Many of the teachings I’ve consumed on my eternal path of self-discovery have sent the message that I should strive to embody this “I don’t give a fuck” attitude:
As a projector in human design, I’m taught that I have nothing to prove.
Maryam Hasnaa, whom I have learned so much about energetic sovereignty from, teaches about how the more you step into your unique power & gifts, the more people will misunderstand you—and how it’s crucial we are okay with this. Maryam also has such a badass DGAF vibe that I so respect and know I would benefit a lot from as a recovering empath & people-pleaser.
Scorpio Season seems like the perfect time to strengthen my DGAF skills as well.
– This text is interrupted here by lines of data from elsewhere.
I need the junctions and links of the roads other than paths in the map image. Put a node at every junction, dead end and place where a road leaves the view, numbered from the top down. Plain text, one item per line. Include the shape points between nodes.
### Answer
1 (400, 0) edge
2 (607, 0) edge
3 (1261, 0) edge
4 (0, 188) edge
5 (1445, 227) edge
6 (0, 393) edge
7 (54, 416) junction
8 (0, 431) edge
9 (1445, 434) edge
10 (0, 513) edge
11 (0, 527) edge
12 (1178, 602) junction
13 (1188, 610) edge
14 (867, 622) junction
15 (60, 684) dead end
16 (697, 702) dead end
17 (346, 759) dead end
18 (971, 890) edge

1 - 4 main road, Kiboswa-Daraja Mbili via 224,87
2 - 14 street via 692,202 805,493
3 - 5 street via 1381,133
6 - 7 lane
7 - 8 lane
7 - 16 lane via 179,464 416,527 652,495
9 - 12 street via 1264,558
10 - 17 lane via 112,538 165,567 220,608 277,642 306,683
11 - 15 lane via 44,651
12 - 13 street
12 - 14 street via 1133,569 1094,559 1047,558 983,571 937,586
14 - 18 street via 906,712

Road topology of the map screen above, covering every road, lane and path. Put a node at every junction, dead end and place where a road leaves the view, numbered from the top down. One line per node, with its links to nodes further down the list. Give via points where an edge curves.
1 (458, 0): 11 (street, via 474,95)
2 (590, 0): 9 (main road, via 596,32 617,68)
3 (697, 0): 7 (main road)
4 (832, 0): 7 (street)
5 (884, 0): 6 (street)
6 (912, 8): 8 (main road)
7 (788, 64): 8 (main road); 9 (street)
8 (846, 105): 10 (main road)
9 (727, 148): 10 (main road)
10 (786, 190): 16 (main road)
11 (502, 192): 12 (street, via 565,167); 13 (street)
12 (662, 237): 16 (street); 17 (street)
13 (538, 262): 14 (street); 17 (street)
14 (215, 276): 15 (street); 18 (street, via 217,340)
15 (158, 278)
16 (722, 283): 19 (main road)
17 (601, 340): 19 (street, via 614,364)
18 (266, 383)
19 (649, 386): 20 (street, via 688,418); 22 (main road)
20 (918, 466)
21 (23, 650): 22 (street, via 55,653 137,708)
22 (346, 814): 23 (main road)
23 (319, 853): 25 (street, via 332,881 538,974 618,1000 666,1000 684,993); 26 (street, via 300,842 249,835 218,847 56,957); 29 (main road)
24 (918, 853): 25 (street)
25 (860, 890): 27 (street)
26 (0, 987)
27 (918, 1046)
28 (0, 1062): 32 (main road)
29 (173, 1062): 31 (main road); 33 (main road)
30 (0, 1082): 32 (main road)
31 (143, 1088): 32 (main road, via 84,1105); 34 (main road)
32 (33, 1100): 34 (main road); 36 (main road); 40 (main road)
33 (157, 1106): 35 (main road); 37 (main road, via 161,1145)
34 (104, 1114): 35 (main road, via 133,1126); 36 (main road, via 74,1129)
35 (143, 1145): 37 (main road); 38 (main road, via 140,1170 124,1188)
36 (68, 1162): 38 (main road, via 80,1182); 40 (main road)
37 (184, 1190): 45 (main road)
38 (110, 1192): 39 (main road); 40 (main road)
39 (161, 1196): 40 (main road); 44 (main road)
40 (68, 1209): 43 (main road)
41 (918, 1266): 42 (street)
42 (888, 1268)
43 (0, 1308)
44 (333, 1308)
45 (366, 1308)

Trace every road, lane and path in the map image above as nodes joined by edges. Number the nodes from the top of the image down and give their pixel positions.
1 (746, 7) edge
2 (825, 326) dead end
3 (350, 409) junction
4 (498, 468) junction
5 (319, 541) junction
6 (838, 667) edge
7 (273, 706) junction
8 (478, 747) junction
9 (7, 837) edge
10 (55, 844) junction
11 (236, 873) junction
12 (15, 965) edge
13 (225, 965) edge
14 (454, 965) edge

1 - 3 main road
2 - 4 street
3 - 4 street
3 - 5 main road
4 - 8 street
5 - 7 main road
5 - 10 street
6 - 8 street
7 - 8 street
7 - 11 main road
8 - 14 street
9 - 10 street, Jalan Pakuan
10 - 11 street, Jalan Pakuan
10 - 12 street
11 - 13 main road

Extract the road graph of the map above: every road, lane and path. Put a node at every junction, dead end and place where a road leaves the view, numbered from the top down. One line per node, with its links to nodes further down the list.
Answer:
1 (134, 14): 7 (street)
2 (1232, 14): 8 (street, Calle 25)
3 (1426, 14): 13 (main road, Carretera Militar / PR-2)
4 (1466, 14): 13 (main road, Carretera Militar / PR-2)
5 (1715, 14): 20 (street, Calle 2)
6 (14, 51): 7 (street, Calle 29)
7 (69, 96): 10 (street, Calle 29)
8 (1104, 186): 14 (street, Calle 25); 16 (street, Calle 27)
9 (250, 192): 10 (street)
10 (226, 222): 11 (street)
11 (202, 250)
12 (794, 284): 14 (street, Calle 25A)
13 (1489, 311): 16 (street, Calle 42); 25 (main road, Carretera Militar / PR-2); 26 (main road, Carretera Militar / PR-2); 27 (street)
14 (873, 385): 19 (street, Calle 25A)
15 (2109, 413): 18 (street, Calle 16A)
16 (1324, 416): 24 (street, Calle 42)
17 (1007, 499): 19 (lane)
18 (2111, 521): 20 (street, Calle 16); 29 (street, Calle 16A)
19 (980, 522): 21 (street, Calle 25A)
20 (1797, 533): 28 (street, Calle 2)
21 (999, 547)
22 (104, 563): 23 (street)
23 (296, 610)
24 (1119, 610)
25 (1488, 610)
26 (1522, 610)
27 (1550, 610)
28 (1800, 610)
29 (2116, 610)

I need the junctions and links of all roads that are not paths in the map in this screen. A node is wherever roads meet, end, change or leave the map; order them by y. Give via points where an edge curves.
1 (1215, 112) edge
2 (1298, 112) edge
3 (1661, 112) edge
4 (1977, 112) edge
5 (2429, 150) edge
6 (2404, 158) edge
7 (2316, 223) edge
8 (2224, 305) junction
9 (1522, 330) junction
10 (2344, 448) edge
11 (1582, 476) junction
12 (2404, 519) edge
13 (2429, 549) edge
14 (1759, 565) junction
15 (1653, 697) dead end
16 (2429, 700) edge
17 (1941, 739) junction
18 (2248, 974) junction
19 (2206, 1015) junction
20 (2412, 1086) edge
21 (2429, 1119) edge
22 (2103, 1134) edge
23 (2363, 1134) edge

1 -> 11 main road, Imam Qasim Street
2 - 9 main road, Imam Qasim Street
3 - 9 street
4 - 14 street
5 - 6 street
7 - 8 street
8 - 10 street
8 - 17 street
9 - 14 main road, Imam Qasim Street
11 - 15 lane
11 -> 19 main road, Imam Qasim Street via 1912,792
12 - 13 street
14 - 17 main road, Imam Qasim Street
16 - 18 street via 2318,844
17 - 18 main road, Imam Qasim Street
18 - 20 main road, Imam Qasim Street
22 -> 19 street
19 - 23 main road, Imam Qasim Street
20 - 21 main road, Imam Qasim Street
And, the other day I went on TikTok and saw all these posts with people being like, “POV: you finally stopped people pleasing” and then they transform into these hot, powerful people who seemingly have everything together. I couldn’t help but think, “I want that for me!”, especially as I am developing the courage to share my story.
But alas…yesterday, I came to the sudden epiphany that…that’s just not me. I don’t not give a fuck…I have never been able to not give a fuck…I give MANY fucks, and deeply caring is my superpower.
Similarly, I’ve come to the same realization about my perfectionism. For a long time I thought I needed to work on not being a perfectionist, but am now realizing that this is also a superpower. My reframe here is: I’m a perfectionist, and I need to work on not being a perfectionist → I pursue excellence, and that is a gift.
I don’t need to change who I am. I need to become skilled at knowing who I am, and how to work with my innate characteristics to become the fullest, most empowered version of myself. I also need to know the limitations & shadow sides of my traits. As long as I don’t let my perfectionism and empathy stop me from sharing my story, pursuing my art, or shining BRIGHT, these are the very traits that will make me successful in becoming the person I want to be.
In a world that’s numb, desensitized, and on auto-pilot, we need people who feel deeply. We need people who fiercely care. We need people who transform the pain, struggle, and hurt into art, wisdom, healing, inspiration—and ultimately, new worlds. The world needs me, exactly as I am. The world needs you, exactly as you are.